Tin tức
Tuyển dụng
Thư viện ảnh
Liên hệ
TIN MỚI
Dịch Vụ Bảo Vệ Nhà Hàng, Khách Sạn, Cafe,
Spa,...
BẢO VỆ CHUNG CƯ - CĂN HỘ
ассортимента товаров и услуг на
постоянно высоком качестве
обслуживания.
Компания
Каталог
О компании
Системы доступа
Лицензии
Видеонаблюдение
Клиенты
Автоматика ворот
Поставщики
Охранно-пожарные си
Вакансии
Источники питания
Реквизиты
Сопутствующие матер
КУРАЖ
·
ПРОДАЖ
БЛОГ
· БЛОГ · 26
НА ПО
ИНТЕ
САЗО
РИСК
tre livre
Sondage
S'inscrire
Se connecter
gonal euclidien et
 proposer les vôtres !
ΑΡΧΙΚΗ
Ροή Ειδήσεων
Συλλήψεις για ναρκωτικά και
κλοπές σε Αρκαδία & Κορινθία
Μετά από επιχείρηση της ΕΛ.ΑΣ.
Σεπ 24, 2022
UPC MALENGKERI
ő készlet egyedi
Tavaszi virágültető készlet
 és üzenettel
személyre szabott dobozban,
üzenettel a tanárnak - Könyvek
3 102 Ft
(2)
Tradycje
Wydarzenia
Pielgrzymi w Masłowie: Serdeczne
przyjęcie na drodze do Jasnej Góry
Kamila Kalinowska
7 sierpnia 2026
--
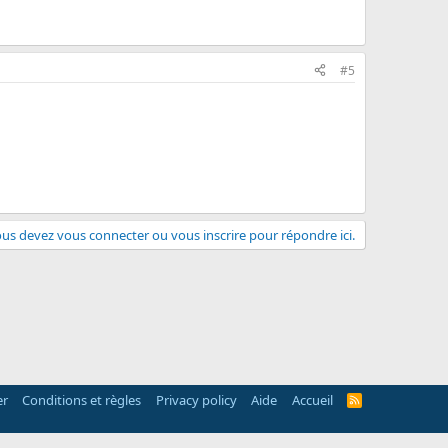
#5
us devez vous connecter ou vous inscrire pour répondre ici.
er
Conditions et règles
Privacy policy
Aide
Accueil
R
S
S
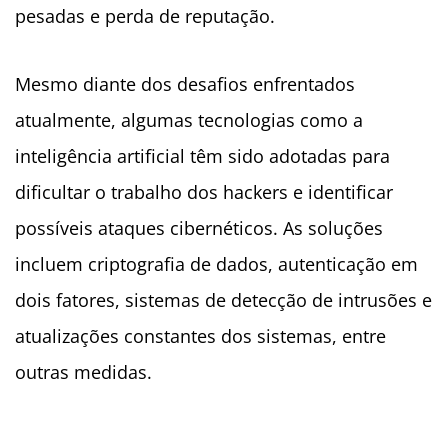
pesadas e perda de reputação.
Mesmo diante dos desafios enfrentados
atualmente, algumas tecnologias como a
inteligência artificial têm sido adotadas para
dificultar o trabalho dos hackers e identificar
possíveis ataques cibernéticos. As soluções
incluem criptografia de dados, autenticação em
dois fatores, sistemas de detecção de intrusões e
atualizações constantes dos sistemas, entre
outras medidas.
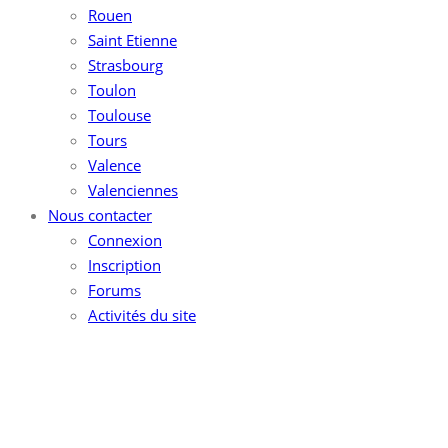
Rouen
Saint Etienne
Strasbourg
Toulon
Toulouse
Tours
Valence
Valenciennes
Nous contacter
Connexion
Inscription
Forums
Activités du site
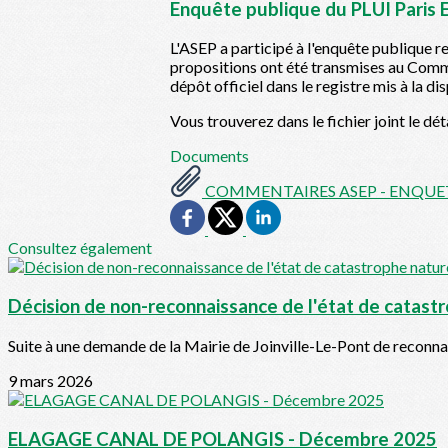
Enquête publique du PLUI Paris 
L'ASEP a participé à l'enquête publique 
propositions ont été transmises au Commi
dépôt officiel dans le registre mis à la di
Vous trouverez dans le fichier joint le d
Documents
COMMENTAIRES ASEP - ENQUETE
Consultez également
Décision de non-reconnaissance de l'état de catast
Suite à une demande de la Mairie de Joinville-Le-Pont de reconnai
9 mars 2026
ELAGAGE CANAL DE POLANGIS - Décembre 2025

Problem description: Reproduce the stretch of data from the line containing "Enquête publique du PLUI Paris" through the line containing "ELAGAGE CANAL DE POLANGIS - Décembre 2025", renaming "Documents" to "Fichiers" and leaving everything else unchanged.

Answer for the task:
Enquête publique du PLUI Paris 
L'ASEP a participé à l'enquête publique 
propositions ont été transmises au Commi
dépôt officiel dans le registre mis à la di
Vous trouverez dans le fichier joint le d
Fichiers
COMMENTAIRES ASEP - ENQUETE
Consultez également
Décision de non-reconnaissance de l'état de catast
Suite à une demande de la Mairie de Joinville-Le-Pont de reconnai
9 mars 2026
ELAGAGE CANAL DE POLANGIS - Décembre 2025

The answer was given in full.